■ **WHAT IS EXPECTED**
All lines in the data bearing the string "json" should be identified and copied.

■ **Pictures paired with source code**
☆ ☆ ☆ ☆ ☆
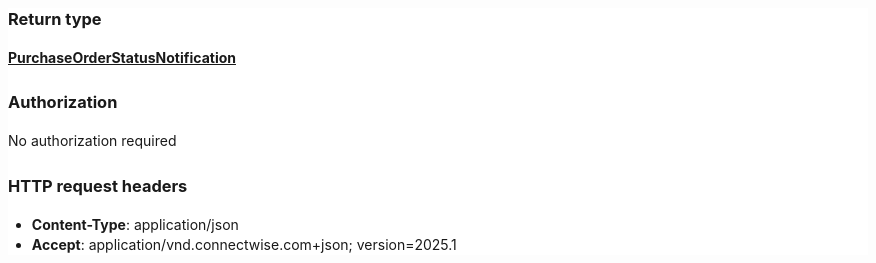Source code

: ### Return type

[**PurchaseOrderStatusNotification**](PurchaseOrderStatusNotification.md)

### Authorization

No authorization required

### HTTP request headers

- **Content-Type**: application/json
- **Accept**: application/vnd.connectwise.com+json; version=2025.1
☆ ☆ ☆ ☆ ☆
■ **FINISHED EXERCISE**
- **Content-Type**: application/json
- **Accept**: application/vnd.connectwise.com+json; version=2025.1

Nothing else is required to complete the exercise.